## [Fragmenty pozycji]

┌──

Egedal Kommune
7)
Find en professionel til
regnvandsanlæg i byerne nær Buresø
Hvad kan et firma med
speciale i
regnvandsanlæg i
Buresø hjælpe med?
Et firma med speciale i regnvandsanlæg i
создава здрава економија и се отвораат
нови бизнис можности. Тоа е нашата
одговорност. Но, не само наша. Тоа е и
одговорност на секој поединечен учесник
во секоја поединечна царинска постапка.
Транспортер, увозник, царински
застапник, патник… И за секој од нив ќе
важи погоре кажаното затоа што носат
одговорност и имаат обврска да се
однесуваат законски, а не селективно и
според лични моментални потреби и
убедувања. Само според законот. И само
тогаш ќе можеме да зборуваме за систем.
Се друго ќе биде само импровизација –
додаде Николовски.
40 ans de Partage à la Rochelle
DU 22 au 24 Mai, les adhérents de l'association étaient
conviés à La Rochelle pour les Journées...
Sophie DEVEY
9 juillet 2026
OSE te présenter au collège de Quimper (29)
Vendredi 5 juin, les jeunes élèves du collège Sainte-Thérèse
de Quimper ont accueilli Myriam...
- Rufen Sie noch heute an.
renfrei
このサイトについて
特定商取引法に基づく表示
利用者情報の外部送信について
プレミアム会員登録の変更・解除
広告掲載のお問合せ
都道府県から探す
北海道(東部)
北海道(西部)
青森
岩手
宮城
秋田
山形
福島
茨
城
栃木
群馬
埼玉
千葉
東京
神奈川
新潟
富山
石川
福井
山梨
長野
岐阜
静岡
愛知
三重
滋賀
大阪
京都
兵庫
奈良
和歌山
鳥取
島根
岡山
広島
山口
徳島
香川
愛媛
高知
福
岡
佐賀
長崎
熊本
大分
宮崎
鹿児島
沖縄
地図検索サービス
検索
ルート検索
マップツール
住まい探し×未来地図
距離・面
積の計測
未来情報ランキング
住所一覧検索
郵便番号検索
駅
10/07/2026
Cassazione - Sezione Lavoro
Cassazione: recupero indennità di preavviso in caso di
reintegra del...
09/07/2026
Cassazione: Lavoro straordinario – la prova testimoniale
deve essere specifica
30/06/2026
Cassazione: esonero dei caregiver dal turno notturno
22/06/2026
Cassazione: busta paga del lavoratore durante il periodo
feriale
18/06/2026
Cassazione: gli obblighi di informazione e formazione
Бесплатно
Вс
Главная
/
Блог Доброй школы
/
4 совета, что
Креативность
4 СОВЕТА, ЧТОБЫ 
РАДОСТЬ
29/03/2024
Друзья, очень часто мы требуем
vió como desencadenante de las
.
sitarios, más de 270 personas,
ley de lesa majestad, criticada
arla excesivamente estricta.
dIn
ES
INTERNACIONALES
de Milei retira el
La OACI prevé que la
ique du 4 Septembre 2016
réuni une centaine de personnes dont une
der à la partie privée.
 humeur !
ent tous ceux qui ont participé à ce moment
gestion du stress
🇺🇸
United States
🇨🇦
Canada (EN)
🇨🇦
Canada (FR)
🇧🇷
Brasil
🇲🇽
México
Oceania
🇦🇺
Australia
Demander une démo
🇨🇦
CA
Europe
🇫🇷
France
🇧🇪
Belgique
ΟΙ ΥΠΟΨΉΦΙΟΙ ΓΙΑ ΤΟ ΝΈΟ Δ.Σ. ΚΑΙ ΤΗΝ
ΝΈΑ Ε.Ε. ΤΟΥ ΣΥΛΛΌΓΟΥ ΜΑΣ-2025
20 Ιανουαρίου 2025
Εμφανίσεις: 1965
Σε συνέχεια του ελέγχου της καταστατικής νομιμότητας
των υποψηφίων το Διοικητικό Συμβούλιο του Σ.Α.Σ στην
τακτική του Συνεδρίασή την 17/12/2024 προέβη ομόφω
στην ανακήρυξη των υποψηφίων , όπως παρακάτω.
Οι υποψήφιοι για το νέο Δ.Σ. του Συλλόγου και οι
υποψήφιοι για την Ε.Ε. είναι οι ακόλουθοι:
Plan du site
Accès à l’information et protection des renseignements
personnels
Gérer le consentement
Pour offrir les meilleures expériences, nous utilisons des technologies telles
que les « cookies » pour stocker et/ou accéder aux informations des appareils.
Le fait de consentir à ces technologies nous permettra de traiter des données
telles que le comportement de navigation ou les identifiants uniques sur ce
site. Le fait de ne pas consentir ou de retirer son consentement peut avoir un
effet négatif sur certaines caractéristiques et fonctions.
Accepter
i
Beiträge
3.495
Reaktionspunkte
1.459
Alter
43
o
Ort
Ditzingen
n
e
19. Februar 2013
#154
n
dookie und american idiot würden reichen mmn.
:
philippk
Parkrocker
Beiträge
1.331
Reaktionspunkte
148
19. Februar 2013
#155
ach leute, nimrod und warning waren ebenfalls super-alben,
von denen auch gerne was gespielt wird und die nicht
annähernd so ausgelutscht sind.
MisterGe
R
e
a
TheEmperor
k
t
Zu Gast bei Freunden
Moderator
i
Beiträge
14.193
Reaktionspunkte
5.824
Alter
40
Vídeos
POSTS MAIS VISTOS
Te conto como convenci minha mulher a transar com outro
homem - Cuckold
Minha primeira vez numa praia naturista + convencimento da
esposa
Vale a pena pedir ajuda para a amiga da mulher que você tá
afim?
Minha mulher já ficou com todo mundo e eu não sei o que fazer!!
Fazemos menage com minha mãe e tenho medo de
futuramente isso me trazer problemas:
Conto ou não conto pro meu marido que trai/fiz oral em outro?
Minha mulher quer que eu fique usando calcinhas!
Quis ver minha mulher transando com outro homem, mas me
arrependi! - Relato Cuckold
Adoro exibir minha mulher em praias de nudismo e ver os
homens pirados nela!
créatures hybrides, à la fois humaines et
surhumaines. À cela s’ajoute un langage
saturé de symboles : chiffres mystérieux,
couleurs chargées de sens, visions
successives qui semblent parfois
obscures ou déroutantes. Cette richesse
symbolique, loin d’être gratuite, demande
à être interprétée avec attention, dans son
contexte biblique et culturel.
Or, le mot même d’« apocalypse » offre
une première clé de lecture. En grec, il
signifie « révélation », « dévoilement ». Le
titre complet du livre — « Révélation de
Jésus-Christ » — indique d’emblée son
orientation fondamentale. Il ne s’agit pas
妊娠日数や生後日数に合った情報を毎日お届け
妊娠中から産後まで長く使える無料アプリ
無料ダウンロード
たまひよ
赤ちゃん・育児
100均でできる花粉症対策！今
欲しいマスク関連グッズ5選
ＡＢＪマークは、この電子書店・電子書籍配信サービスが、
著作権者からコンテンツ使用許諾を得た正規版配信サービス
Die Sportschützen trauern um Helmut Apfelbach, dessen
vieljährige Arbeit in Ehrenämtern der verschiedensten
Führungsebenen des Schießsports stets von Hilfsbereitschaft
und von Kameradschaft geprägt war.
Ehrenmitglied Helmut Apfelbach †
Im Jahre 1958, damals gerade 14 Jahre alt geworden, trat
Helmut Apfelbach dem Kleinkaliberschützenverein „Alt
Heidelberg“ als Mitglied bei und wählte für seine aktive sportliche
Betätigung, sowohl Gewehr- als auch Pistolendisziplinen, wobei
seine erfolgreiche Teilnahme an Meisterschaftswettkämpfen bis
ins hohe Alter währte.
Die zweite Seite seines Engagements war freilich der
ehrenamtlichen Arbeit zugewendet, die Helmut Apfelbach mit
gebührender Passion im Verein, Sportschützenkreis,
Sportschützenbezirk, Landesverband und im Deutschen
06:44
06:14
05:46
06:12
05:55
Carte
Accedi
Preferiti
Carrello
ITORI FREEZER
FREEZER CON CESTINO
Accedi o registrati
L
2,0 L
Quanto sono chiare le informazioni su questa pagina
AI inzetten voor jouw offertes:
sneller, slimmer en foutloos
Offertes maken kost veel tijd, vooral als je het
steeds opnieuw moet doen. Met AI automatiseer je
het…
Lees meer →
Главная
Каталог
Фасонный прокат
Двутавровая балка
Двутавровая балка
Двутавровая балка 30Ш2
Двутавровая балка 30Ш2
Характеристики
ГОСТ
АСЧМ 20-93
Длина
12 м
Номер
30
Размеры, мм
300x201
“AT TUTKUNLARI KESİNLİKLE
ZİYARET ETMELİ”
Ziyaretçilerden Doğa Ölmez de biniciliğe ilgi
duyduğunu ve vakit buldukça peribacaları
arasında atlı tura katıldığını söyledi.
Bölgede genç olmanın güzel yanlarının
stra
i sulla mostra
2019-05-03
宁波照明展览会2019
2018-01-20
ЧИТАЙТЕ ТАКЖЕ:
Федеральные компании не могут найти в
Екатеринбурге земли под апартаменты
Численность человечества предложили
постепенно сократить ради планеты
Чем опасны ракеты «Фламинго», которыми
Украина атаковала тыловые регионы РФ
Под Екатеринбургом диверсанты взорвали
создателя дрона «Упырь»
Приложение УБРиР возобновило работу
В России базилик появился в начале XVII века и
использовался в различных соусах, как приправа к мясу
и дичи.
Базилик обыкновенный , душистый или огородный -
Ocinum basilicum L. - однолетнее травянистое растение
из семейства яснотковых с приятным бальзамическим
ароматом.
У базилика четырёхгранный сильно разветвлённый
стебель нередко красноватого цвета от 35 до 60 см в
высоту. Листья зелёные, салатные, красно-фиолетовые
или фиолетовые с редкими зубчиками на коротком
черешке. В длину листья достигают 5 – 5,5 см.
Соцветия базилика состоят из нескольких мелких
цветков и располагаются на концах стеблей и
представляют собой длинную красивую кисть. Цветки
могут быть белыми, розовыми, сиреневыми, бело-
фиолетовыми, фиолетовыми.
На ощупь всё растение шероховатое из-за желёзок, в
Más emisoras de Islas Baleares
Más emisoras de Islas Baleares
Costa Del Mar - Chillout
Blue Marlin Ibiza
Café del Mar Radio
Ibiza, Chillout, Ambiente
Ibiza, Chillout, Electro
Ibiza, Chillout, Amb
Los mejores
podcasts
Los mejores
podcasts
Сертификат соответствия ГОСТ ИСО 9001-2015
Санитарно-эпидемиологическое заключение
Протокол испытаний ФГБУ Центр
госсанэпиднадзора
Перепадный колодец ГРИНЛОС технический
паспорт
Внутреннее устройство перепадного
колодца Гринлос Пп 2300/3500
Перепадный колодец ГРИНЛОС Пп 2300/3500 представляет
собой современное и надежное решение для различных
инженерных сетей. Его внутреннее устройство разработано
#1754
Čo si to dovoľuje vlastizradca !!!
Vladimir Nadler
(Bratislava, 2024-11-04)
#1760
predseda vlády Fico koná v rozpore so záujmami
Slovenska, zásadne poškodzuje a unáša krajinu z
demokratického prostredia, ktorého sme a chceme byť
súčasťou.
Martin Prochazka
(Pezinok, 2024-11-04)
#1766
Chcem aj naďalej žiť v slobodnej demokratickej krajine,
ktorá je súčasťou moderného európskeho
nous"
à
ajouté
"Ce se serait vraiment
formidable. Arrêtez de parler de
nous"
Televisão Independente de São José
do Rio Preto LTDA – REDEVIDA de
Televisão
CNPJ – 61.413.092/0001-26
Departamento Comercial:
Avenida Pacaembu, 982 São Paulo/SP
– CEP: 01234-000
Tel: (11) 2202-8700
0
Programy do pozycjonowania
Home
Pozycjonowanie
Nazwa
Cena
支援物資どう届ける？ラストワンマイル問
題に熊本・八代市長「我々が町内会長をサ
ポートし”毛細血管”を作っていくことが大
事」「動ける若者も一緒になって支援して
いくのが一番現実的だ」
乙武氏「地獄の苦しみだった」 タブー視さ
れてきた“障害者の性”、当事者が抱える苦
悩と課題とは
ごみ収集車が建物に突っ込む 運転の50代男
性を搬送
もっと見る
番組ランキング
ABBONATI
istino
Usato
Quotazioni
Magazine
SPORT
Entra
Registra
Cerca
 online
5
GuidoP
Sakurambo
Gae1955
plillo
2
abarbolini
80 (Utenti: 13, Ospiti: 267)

└──

Przedstaw w formie listy numerowanej wiersze pozycji, zaczynając od pierwszego wiersza i kończąc na wierszu zawierającym "conviés à La Rochelle pour les Journées..." (włącznie). Puste wiersze pomiń.

1. Egedal Kommune
2. 7)
3. Find en professionel til
4. regnvandsanlæg i byerne nær Buresø
5. Hvad kan et firma med
6. speciale i
7. regnvandsanlæg i
8. Buresø hjælpe med?
9. Et firma med speciale i regnvandsanlæg i
10. создава здрава економија и се отвораат
11. нови бизнис можности. Тоа е нашата
12. одговорност. Но, не само наша. Тоа е и
13. одговорност на секој поединечен учесник
14. во секоја поединечна царинска постапка.
15. Транспортер, увозник, царински
16. застапник, патник… И за секој од нив ќе
17. важи погоре кажаното затоа што носат
18. одговорност и имаат обврска да се
19. однесуваат законски, а не селективно и
20. според лични моментални потреби и
21. убедувања. Само според законот. И само
22. тогаш ќе можеме да зборуваме за систем.
23. Се друго ќе биде само импровизација –
24. додаде Николовски.
25. 40 ans de Partage à la Rochelle
26. DU 22 au 24 Mai, les adhérents de l'association étaient
27. conviés à La Rochelle pour les Journées...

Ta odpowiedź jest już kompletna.